Although Bandera participated in tactical and amphibious training off Maui from 3 April to 31 May, she never participated in any landing operations. She left the Southwest Pacific on 19 June carrying Army troops whom she disembarked at San Francisco before continuing on to Everett, Washington, for upkeep. At the end of June, she embarked troops and cargo and began another voyage to Pearl Harbor where she resumed ferry service between the islands. Bandera was at Ulithi in the Caroline Islands when she received news of the Japanese capitulation. She steamed to Jinsen, Korea, in October before being assigned to the "Magic Carpet" fleet that returned veterans to the United States for discharge. She made one trip to Shanghai, China, in January and February 1946.

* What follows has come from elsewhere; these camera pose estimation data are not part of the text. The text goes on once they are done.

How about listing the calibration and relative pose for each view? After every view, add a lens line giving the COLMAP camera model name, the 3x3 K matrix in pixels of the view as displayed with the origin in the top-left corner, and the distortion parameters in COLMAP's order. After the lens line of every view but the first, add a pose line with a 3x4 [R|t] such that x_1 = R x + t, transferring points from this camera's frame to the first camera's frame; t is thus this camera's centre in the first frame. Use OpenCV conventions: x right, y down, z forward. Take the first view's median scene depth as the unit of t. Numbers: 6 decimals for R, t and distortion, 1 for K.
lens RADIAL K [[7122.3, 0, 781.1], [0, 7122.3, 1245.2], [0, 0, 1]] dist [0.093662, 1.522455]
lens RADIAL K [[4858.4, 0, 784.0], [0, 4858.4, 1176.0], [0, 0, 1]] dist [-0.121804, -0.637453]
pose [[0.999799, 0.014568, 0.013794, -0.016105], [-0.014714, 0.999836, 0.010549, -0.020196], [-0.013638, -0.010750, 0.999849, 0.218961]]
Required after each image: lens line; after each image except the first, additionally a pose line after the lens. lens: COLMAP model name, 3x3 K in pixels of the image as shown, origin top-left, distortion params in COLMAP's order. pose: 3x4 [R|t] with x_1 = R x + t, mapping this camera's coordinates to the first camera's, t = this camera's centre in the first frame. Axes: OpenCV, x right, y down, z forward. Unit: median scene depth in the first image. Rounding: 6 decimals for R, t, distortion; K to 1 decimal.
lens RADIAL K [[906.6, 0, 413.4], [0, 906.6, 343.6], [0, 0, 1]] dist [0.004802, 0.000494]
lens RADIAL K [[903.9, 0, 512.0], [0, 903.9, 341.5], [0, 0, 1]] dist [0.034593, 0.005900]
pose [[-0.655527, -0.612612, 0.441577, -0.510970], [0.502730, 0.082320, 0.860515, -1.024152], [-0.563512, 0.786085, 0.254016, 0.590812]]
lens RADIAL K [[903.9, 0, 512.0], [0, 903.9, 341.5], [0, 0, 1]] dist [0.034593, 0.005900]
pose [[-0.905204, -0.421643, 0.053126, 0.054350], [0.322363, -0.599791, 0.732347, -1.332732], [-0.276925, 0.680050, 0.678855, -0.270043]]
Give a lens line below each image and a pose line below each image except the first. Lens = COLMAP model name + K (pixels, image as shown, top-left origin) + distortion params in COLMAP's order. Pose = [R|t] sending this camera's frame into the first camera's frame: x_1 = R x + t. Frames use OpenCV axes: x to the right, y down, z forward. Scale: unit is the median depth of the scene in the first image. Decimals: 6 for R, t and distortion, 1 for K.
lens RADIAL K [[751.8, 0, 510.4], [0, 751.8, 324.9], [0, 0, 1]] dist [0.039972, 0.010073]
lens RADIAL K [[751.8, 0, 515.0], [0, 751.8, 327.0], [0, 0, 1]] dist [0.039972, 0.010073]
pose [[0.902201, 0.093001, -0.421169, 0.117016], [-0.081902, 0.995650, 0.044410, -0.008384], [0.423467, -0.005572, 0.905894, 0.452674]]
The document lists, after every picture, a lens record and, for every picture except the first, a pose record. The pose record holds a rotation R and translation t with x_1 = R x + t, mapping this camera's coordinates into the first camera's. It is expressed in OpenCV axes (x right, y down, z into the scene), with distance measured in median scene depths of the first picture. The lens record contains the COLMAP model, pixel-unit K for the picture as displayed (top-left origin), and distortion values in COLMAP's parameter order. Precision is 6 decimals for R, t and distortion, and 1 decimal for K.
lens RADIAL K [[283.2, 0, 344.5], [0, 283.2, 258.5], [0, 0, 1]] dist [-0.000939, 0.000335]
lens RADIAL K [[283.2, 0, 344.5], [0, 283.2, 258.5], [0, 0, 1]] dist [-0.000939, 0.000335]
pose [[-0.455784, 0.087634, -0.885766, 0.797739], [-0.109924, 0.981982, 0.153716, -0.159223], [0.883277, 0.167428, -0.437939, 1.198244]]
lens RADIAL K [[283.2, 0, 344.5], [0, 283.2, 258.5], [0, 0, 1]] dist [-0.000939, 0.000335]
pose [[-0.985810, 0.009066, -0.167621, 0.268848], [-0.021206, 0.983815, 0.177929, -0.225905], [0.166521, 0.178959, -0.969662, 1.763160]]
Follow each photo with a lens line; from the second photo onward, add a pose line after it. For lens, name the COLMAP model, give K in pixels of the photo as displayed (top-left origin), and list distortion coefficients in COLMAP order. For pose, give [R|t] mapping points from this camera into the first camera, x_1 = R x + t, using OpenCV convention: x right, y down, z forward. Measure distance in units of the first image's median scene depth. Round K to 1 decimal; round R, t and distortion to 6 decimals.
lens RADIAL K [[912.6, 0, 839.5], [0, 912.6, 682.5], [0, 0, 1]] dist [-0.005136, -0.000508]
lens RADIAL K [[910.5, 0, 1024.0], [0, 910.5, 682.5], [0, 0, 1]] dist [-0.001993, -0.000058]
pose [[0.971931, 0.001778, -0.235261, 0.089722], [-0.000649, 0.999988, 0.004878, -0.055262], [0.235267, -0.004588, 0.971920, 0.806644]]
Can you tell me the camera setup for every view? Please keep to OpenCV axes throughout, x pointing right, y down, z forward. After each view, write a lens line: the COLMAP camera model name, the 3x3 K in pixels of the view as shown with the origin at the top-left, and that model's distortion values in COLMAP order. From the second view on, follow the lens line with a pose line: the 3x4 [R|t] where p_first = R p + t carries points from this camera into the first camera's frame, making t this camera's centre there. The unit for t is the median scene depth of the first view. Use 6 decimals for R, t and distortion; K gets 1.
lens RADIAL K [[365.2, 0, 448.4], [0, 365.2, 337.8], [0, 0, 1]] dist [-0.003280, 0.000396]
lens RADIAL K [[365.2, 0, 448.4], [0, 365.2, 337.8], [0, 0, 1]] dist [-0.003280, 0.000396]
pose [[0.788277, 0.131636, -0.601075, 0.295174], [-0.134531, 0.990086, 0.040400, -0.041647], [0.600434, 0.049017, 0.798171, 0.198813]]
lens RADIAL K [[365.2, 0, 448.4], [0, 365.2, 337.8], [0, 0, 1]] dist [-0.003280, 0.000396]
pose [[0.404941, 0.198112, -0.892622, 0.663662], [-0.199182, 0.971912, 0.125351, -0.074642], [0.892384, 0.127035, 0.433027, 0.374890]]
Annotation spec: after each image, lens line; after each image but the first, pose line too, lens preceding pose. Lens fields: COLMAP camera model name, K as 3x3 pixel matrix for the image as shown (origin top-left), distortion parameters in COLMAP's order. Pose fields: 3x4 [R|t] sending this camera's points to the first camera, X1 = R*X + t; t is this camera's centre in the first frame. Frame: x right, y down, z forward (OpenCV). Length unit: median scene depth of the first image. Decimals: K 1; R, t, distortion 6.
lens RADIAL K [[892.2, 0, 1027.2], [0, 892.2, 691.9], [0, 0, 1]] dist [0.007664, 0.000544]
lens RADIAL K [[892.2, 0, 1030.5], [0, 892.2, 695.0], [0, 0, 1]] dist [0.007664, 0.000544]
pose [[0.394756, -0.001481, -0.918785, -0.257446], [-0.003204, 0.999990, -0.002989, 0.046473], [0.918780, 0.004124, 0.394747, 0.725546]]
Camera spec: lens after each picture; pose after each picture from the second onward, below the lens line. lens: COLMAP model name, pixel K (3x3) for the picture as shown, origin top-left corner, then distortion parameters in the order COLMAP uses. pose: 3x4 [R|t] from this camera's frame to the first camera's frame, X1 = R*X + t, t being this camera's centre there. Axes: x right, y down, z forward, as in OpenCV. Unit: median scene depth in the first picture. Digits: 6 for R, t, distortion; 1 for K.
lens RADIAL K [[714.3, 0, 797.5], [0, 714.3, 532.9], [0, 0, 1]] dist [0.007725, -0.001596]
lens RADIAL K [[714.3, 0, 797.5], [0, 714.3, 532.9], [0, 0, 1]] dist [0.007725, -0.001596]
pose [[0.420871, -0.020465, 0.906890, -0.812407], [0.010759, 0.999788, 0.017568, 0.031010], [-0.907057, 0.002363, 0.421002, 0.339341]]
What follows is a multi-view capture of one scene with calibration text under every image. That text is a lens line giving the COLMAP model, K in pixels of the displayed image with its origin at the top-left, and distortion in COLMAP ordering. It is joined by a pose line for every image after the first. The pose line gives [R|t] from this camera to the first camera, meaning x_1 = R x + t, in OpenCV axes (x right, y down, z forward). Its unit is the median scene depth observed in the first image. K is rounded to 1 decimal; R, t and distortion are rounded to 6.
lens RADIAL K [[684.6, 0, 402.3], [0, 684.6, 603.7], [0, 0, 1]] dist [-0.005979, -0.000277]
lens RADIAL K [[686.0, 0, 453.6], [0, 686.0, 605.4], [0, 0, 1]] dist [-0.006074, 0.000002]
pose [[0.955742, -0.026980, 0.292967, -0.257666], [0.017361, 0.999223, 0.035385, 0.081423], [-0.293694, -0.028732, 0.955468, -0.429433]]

Bandera arrived in San Francisco on 15 February 1946, disembarked her contingent of returning troops, and then sailed for Norfolk, Virginia, where she arrived on 11 March for inactivation preparations.

=== Fate ===
Bandera was decommissioned on 7 May 1946, returned to the Maritime Commission, and placed in the National Defense Reserve Fleet at James River on the 14th. Her name was struck from the Navy list on 21 May. In 1955 Bandera was withdrawn from the Reserve Fleet as part of a Repair Program, GAA-A.H. Bull, and then returned. On 23 January 1974 she was sold to Consolidated Steel Corporation, for $191,799.80, to be scrapped. At 0900 EDT, on 1 April 1974 she was withdrawn from the Reserve Fleet and sent to the breaker's yard.